*Requirement*.
Your answer should consist only of the lines below from the one with "histopathology image showing" through the one with "image of cerebral", copied exactly.

*Record set*.
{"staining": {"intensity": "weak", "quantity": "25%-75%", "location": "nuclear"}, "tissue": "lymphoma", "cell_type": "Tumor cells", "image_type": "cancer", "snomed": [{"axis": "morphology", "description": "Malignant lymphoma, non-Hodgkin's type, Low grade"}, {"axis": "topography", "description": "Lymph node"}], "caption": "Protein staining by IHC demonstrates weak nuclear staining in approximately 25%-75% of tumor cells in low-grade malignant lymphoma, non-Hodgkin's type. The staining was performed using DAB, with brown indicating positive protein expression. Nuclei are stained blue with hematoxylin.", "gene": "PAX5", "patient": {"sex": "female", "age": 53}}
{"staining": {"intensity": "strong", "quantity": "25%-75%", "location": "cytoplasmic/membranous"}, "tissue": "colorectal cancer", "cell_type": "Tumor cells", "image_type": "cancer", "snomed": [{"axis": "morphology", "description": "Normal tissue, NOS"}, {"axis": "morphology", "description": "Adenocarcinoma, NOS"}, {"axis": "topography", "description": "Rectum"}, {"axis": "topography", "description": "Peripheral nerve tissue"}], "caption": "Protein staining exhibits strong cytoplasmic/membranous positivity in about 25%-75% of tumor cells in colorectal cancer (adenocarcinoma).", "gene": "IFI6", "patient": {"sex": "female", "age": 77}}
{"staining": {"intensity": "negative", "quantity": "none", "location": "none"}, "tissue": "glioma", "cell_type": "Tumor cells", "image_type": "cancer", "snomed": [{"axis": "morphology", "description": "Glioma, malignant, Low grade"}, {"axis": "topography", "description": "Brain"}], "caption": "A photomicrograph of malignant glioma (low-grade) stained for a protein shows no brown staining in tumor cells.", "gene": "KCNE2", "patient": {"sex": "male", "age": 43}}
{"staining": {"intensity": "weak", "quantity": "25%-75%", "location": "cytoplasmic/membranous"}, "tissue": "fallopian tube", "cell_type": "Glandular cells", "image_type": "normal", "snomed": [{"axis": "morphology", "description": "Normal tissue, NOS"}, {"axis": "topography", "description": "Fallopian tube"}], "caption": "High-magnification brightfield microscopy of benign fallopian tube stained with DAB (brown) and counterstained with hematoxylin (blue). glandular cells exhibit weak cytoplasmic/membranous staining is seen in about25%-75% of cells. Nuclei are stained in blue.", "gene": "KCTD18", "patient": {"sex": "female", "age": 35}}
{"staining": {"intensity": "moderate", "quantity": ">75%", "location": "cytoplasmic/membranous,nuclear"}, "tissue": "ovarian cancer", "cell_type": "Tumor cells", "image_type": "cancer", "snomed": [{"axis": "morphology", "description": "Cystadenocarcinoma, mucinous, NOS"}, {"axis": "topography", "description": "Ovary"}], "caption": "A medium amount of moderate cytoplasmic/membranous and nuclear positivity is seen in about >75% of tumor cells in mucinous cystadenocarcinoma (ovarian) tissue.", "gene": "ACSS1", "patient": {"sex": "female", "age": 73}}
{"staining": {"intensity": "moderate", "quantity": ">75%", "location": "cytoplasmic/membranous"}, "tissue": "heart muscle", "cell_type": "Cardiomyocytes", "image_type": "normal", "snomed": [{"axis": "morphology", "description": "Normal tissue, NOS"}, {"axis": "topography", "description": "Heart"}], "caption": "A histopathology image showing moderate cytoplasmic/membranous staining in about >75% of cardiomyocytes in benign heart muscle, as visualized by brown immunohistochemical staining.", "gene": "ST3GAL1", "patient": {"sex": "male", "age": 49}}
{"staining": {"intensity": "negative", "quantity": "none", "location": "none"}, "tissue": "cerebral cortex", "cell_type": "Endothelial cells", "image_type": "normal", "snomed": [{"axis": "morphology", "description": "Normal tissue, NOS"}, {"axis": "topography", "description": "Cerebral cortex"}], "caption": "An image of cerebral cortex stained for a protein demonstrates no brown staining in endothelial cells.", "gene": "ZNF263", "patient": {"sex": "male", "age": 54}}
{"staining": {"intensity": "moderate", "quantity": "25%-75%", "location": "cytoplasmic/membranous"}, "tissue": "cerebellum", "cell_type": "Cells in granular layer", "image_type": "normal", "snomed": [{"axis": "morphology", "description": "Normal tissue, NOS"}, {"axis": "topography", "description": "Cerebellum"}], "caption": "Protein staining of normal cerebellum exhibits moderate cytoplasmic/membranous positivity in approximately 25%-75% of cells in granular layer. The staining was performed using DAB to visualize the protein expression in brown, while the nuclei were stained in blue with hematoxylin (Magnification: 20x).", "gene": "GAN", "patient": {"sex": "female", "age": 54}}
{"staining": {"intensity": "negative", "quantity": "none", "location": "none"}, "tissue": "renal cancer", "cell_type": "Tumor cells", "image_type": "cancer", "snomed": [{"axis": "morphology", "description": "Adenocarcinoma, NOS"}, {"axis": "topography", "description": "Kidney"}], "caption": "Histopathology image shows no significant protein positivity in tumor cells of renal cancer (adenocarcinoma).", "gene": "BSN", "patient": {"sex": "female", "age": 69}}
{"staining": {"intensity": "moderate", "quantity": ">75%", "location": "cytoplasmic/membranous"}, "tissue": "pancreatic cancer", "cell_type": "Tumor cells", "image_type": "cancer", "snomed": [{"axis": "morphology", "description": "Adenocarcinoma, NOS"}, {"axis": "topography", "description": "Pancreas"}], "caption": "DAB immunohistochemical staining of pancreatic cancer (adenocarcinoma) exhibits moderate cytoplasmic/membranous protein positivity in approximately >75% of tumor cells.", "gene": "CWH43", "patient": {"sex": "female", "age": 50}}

*Exercise solution*.
{"staining": {"intensity": "moderate", "quantity": ">75%", "location": "cytoplasmic/membranous"}, "tissue": "heart muscle", "cell_type": "Cardiomyocytes", "image_type": "normal", "snomed": [{"axis": "morphology", "description": "Normal tissue, NOS"}, {"axis": "topography", "description": "Heart"}], "caption": "A histopathology image showing moderate cytoplasmic/membranous staining in about >75% of cardiomyocytes in benign heart muscle, as visualized by brown immunohistochemical staining.", "gene": "ST3GAL1", "patient": {"sex": "male", "age": 49}}
{"staining": {"intensity": "negative", "quantity": "none", "location": "none"}, "tissue": "cerebral cortex", "cell_type": "Endothelial cells", "image_type": "normal", "snomed": [{"axis": "morphology", "description": "Normal tissue, NOS"}, {"axis": "topography", "description": "Cerebral cortex"}], "caption": "An image of cerebral cortex stained for a protein demonstrates no brown staining in endothelial cells.", "gene": "ZNF263", "patient": {"sex": "male", "age": 54}}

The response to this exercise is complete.